Reading passage:
◆ ◆ ◆ ◆

But how deep the darkness was to be his gloomiest mood could hardly have imagined. The necessity of borrowing money had become chronic, and an Ishmaelitish style of criticising his literary contemporaries made lenders few. Undoubtedly Poe had a far higher literary standard than that which Griswold and his set had set up in New York. And, not withstanding his inability to see in Emerson “more than a respectful imitation of Carlyle,” or in Carlyle more than a subject for ridicule, he must be credited with having exposed a good many quacks. But his style of doing such work sometimes suggests Grammont's description of Rupert, as polite even to excess, unseasonably, but haughty, and even brutal, when he ought to have been gentle and courteous. It is impossible to read the criticisms and Marginalia of Poe without recognising his wide reading and great carefulness in the elaboration of his ideas; but there is little that is sympathetic, much that is cynical, and their writer is not of the kind that make friends. As a matter of fact, he made enemies normally, but they could have harmed him little had he not included among them opium and drink.

◆ ◆ ◆ ◆

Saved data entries
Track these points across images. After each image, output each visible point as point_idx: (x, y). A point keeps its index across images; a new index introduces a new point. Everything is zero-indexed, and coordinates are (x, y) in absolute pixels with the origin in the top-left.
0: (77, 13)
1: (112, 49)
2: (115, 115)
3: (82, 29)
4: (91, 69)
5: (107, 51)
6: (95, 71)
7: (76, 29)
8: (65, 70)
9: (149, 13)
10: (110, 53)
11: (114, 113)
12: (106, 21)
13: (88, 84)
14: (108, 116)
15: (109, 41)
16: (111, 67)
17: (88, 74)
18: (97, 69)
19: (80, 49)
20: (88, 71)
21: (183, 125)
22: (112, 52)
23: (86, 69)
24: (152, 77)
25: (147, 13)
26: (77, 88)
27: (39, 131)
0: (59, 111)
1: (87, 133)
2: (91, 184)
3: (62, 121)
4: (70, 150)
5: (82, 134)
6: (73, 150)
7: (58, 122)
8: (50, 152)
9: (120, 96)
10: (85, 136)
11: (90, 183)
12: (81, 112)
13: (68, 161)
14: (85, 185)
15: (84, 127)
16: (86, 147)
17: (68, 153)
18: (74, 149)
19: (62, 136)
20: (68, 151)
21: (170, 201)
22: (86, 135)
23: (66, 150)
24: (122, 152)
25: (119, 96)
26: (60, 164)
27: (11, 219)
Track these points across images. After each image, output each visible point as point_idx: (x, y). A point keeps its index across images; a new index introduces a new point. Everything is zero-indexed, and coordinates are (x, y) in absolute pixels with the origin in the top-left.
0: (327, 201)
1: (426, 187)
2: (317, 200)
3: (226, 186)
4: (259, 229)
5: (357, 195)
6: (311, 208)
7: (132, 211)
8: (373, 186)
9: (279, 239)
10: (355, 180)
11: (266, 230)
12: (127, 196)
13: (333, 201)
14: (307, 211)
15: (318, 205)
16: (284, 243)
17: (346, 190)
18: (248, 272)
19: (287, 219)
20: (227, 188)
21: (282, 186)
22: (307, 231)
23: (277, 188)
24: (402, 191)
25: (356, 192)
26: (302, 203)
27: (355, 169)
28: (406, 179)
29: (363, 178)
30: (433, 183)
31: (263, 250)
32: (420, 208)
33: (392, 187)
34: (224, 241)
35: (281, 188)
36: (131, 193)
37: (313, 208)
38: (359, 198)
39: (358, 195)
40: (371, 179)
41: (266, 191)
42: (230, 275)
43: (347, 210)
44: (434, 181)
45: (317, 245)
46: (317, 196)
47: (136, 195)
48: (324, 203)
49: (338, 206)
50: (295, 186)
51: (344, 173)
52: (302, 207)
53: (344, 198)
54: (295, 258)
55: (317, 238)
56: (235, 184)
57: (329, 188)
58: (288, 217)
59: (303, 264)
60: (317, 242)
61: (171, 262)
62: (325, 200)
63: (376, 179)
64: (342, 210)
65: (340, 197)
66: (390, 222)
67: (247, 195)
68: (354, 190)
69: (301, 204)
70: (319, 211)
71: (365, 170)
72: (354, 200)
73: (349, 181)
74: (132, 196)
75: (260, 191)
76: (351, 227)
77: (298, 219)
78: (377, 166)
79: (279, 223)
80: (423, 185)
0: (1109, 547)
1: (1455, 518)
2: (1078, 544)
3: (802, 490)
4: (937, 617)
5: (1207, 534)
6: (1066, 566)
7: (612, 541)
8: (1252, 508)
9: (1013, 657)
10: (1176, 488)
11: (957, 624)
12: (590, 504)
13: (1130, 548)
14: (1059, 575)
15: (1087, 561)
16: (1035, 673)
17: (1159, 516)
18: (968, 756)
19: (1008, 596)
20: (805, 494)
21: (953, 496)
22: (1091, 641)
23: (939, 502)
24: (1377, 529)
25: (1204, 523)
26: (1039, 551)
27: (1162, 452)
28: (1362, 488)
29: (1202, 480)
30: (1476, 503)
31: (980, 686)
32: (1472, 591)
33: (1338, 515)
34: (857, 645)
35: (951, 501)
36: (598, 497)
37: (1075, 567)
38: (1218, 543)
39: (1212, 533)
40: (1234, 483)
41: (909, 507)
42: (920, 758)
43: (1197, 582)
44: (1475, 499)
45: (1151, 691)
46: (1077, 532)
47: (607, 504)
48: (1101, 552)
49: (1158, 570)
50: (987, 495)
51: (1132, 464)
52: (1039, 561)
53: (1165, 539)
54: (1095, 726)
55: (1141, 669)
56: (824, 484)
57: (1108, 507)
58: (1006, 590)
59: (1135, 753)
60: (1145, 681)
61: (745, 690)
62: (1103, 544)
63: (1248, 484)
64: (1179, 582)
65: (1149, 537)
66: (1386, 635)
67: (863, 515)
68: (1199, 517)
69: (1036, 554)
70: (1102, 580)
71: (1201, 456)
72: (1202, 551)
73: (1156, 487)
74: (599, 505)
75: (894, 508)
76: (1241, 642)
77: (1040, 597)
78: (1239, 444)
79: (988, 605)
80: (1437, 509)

◆ ◆ ◆ ◆

Tasks for this exercise:
1/ Rewrite the paragraph of the passage on Poe that begins "But how deep the darkness" as a short bulleted list, keeping its main facts.
2/ Decide whether each statement agrees with the passage on Poe. Answer yes or no, and quote the words from the passage that settle it.
(a) Poe's literary standard was lower than the one set up by Griswold and his set.
(b) Poe's need to borrow money had become constant.
(c) Poe's criticisms and Marginalia show that he read widely.
None of these lines is needed for the work on the passage.

Results:
1/
- Poe's troubles grew darker than even his gloomiest mood could have imagined.
- He had to borrow money constantly, but his harsh criticism of other writers left him few lenders.
- His literary standard was far higher than the one Griswold and his set had set up in New York.
- He could see in Emerson only "a respectful imitation of Carlyle" and in Carlyle only a subject for ridicule, yet he exposed many quacks.
- His manner was sometimes overly polite at the wrong moments and haughty, even brutal, when he should have been gentle.
- His criticisms and Marginalia show wide reading and careful thought, but they have little sympathy and much cynicism, and he was not the kind to make friends.
- He made enemies as a matter of course, but they could have done him little harm had opium and drink not been among them.

2/
(a) No: "Undoubtedly Poe had a far higher literary standard than that which Griswold and his set had set up in New York."
(b) Yes: "The necessity of borrowing money had become chronic"
(c) Yes: "It is impossible to read the criticisms and Marginalia of Poe without recognising his wide reading"